Bring the pot of soy milk (you just made soy milk!) to a boil over medium high heat, stirring often, and once boiling, reduce heat and cook for 7 minutes. While the soy milk is cooking, dissolve the nigari in 1 cup of water and prepare the settling container by wetting the cotton cloth and draping inside of the container, allowing the extra to fold over the top.
 
There are two amazing by-products of the tofu-making process, one is the okara (I’ll tell you all about it later, I promise) and the other is the liquid which can be used for cleaning your kitchen, or feeding plants. You can also just drain your tofu in the sink if you prefer, but if you wish to save it, put the settling container on a flat mesh over a stainless steel pot.
 
Where the Magic Happens
Now that we have completed making soy milk, we need to transform it into tofu curds using the nigari. Pour ⅓ of the nigari solution over the top of the soy milk and stir 6-7 times vigorously. Set the spoon upright, allow the water to settle completely, pull the spoon out, cover and let sit for 3 minutes.
 
When you remove the lid after time is up, you should start to see curds forming— repeat the process above and let sit again for 3 minutes. Now you should see mostly curds separated from a gold-ish liquid and have one more third left. After pouring in the water, stir only the top 1 inch of the liquid, cover and let sit for 3 more minutes.
 
Begin ladling the contents of the pot into the settling container— rather than just pouring it all out at once, ladling preserves the delicate nature of the soy curds that will become a block of tofu.
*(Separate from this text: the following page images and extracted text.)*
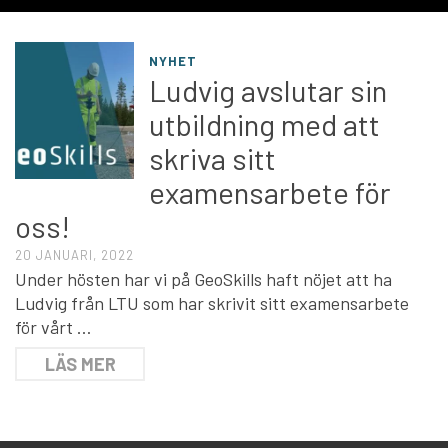
NYHET
Ludvig avslutar sin
utbildning med att
skriva sitt
examensarbete för
oss!
20 JANUARI, 2022
Under hösten har vi på GeoSkills haft nöjet att ha
Ludvig från LTU som har skrivit sitt examensarbete
för vårt …
LÄS MER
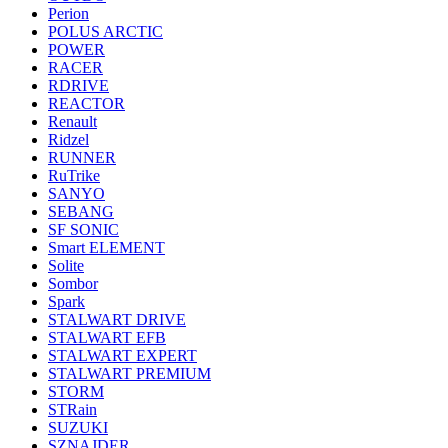
Perion
POLUS ARCTIC
POWER
RACER
RDRIVE
REACTOR
Renault
Ridzel
RUNNER
RuTrike
SANYO
SEBANG
SF SONIC
Smart ELEMENT
Solite
Sombor
Spark
STALWART DRIVE
STALWART EFB
STALWART EXPERT
STALWART PREMIUM
STORM
STRain
SUZUKI
SZNAJDER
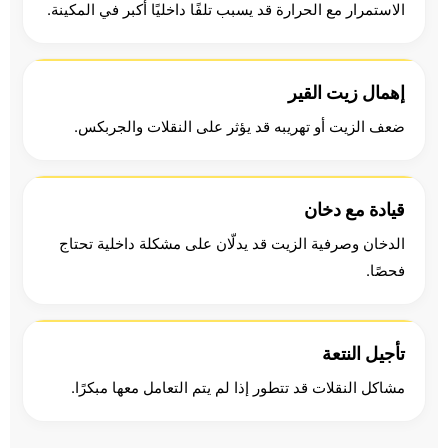
الاستمرار مع الحرارة قد يسبب تلفًا داخليًا أكبر في المكينة.
إهمال زيت القير
ضعف الزيت أو تهريبه قد يؤثر على النقلات والجربكس.
قيادة مع دخان
الدخان وصرفية الزيت قد يدلّان على مشكلة داخلية تحتاج
فحصًا.
تأجيل النتعة
مشاكل النقلات قد تتطور إذا لم يتم التعامل معها مبكرًا.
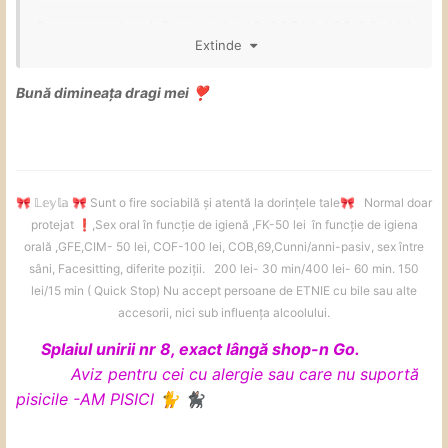
Program : Luni-Dumincă -10:00PM / 22:00 AM
Extinde
Lucrez singura in locatie.
Bună dimineața dragi mei
❣️
Tarife
🅰️
- 150Nr ( Maxim 30 min ) 300 H
(Maxim 60 min )
Servicii : - Sex Oral Protejat
- Sex Oral Neprotejat ( in funtie de
𝕃𝕖𝕪𝕝𝕒
Sunt o fire sociabilă și atentă la dorințele tale
Normal doar
🎀
🎀
🎀
igiena )
protejat
️,Sex oral în funcție de igienă ,FK-50 lei în funcție de igiena
❗
orală ,GFE,CIM- 50 lei, COF-100 lei, COB,69,Cunni/anni-pasiv, sex între
- sex normal ( PROTEJAT )
sâni, Facesitting, diferite poziții. 200 lei- 30 min/400 lei- 60 min. 150
lei/15 min ( Quick Stop) Nu accept persoane de ETNIE cu bile sau alte
- oral adânc
( deep / în funcție de
accesorii, nici sub influența alcoolului.
mărime )
Splaiul unirii nr 8, exact lângă shop-n Go.
- Finalizare Corporala
Aviz pentru cei cu alergie sau care nu suportă
- FK - NU ( Sarutari Corporale )
pisicile -AM PISICI
🐈
🐈‍⬛
- Mangaieri
- 69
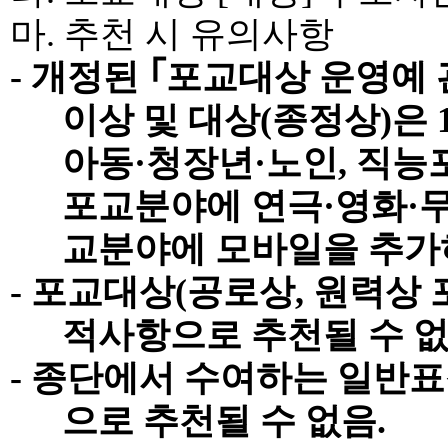
마
.
추천 시 유의사항
-
개정된
｢
포교대상 운영예 
이상 및 대상
(
종정상
)
은
아동
·
청장년
·
노인
,
직능
포교분야에 연극
·
영화
·
교분야에 모바일을 추가
-
포교대상
(
공로상
,
원력상 
적사항으로 추천될 수 
-
종단에서 수여하는 일반표
으로 추천될 수 없음
.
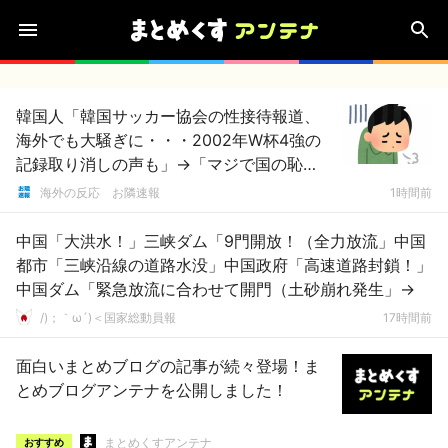
韓国人「韓国サッカー協会の性接待報道、
海外でも大騒ぎに・・・2002年W杯4強の
記録取り消しの声も」→「マジで国の恥
だ」「2002年まで疑う価値がある」「国民
海外の反応 お隣速報
1時間前
や国が築いた国格をサッカー選手が足で蹴
り飛ばすね」
中国「大洪水！」三峡ダム「9門開放！（全力放流」中国
都市「三峡沿線の道路水没」中国政府「高速道路封鎖！」
中国ダム「緊急放流に合わせて開門（土砂崩れ発生」→
/)；｀ω´)＜国家総動員報
17時間前
面白いまとめブログの記事が続々登場！ま
とめブログアンテナを公開しました！
まとめくすアンテナ
おすすめ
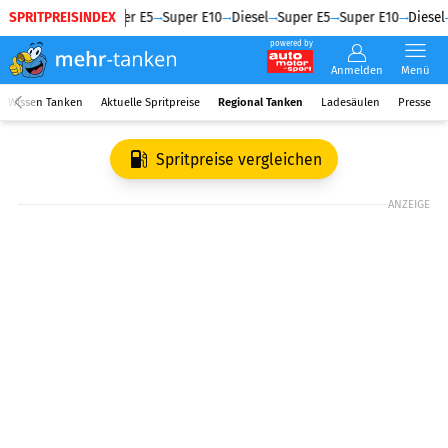
SPRITPREISINDEX
Diesel
Super E5
Super E10
Diesel
Super E5
Super E10
Diesel
powered by
Anmelden
Menü
Wissen Tanken
Aktuelle Spritpreise
Regional Tanken
Ladesäulen
Presse
Spritpreise vergleichen
ANZEIGE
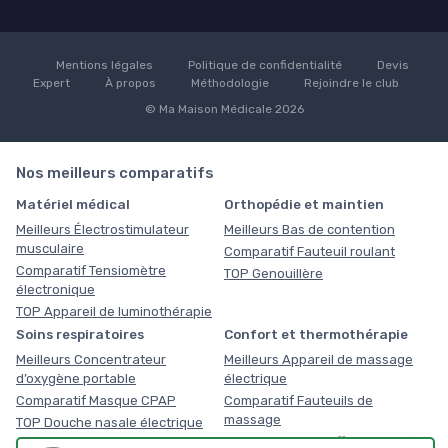
Mentions légales
Politique de confidentialité
Devis
Expert
À propos
Méthodologie
Rejoindre le club
© Ma Maison Médicale 2026
Nos meilleurs comparatifs
Matériel médical
Orthopédie et maintien
Meilleurs Électrostimulateur
Meilleurs Bas de contention
musculaire
Comparatif Fauteuil roulant
Comparatif Tensiomètre
TOP Genouillère
électronique
TOP Appareil de luminothérapie
Soins respiratoires
Confort et thermothérapie
Meilleurs Concentrateur
Meilleurs Appareil de massage
d’oxygène portable
électrique
Comparatif Masque CPAP
Comparatif Fauteuils de
massage
TOP Douche nasale électrique
TOP Coussin chauffant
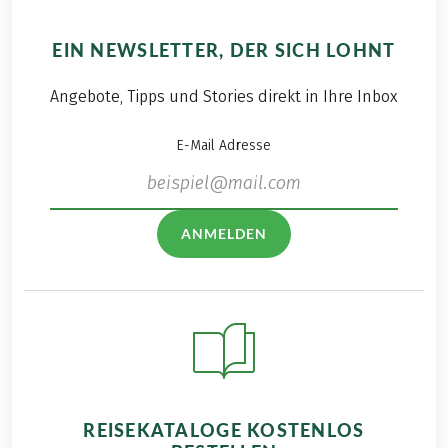
EIN NEWSLETTER, DER SICH LOHNT
Angebote, Tipps und Stories direkt in Ihre Inbox
E-Mail Adresse
ANMELDEN
REISEKATALOGE KOSTENLOS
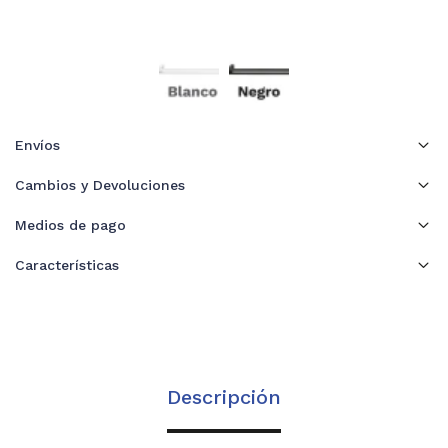
Envíos
Cambios y Devoluciones
Medios de pago
Características
Descripción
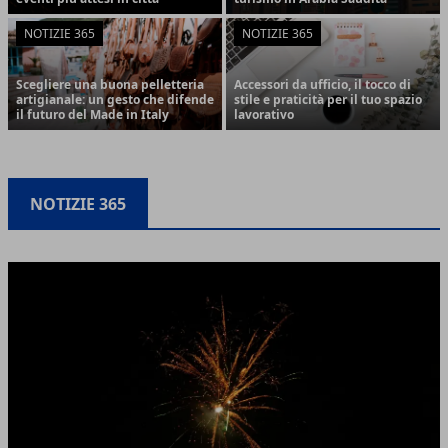
NOTIZIE 365
NOTIZIE 365
Scegliere una buona pelletteria
Accessori da ufficio, il tocco di
artigianale: un gesto che difende
stile e praticità per il tuo spazio
il futuro del Made in Italy
lavorativo
NOTIZIE 365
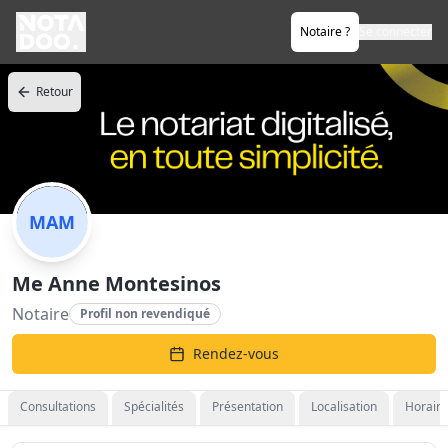
Notaire ?
Se connecter
Retour
MAM
Me Anne Montesinos
Notaire
Profil non revendiqué
Rendez-vous
Consultations
Spécialités
Présentation
Localisation
Horaire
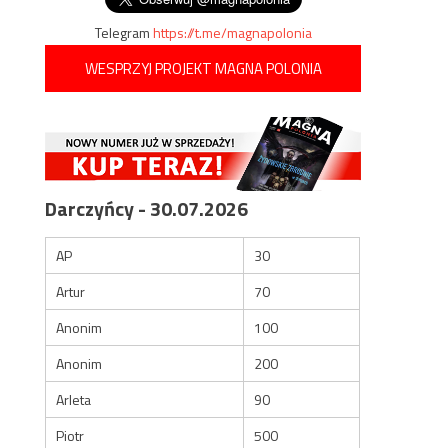
Telegram
https://t.me/magnapolonia
WESPRZYJ PROJEKT MAGNA POLONIA
Darczyńcy - 30.07.2026
AP
30
Artur
70
Anonim
100
Anonim
200
Arleta
90
Piotr
500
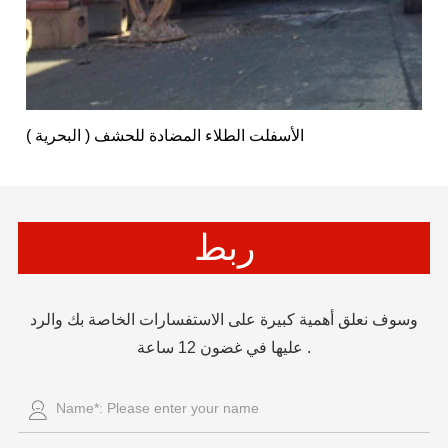
الأسفلت الطلاء المضادة للحشف ( البحرية )
ربط
وسوف نعلق أهمية كبيرة على الاستفسارات الخاصة بك والرد
عليها في غضون 12 ساعة .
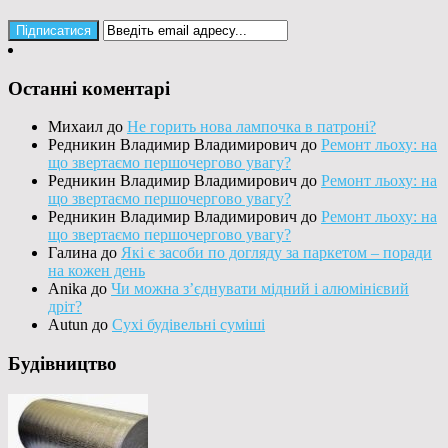
Останні коментарі
Михаил
до
Не горить нова лампочка в патроні?
Редникин Владимир Владимирович
до
Ремонт льоху: на
що звертаємо першочергово увагу?
Редникин Владимир Владимирович
до
Ремонт льоху: на
що звертаємо першочергово увагу?
Редникин Владимир Владимирович
до
Ремонт льоху: на
що звертаємо першочергово увагу?
Галина
до
Які є засоби по догляду за паркетом – поради
на кожен день
Anika
до
Чи можна з’єднувати мідний і алюмінієвий
дріт?
Autun
до
Сухі будівельні суміші
Будівництво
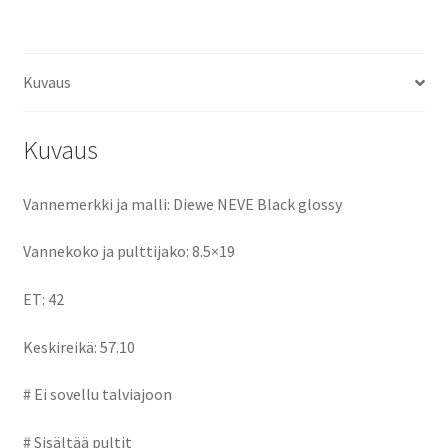
ce
as
m
h
määrä
b
to
ai
ar
o
d
l
e
Kuvaus
o
o
k
n
Kuvaus
Vannemerkki ja malli: Diewe NEVE Black glossy
Vannekoko ja pulttijako: 8.5×19
ET: 42
Keskireikä: 57.10
# Ei sovellu talviajoon
# Sisältää pultit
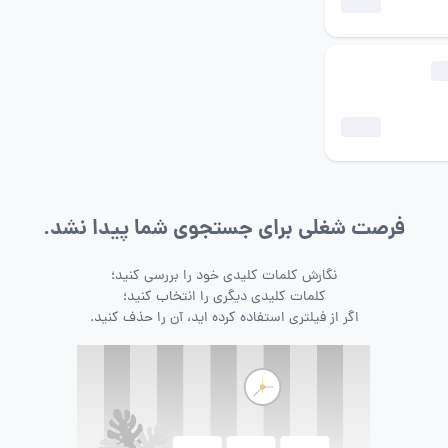
فرصت شغلی برای جستجوی شما پیدا نشد.
نگارش کلمات کلیدی خود را بررسی کنید؛
کلمات کلیدی دیگری را انتخاب کنید؛
اگر از فیلتری استفاده کرده اید، آن را حذف کنید.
When you have ladled all of the liquid and curds, fold the extra fabric over the top, cover with the top of the settling container and put the canning jar filled with water on top, allowing to drain for about 10 minutes.
 
All pressed, gently unwrap your tofu block and place into a bowl filled with cold water. You can use the tofu immediately, or store it in a container submerged in water for several days, changing the water daily. You have now made tofu, go forth and impress your friends, I guarantee they have never tasted tofu so good.
 
...One More Thing
One of my favorite things about making tofu is the incredible by-products from the process. I already wrote about the detergent-like qualities of the liquid whey, used in old Japanese tofu shops to clean up at the end of the day, but equally as cool is the okara (finally!). Okara contains only a bit of protein, but nearly all of the fiber from the bean and is a great addition to homemade bread, muffins, or nearly any baked good. Additionally, it can be roasted and made into granola, or used as a component in making veggie burgers or meatballs. For about a dollar, you not only get about 1/2 pound of tofu (good for 2 meals, depending on the size of your family and how much they love your work), but you also get about 3 cups of okara and some plant food.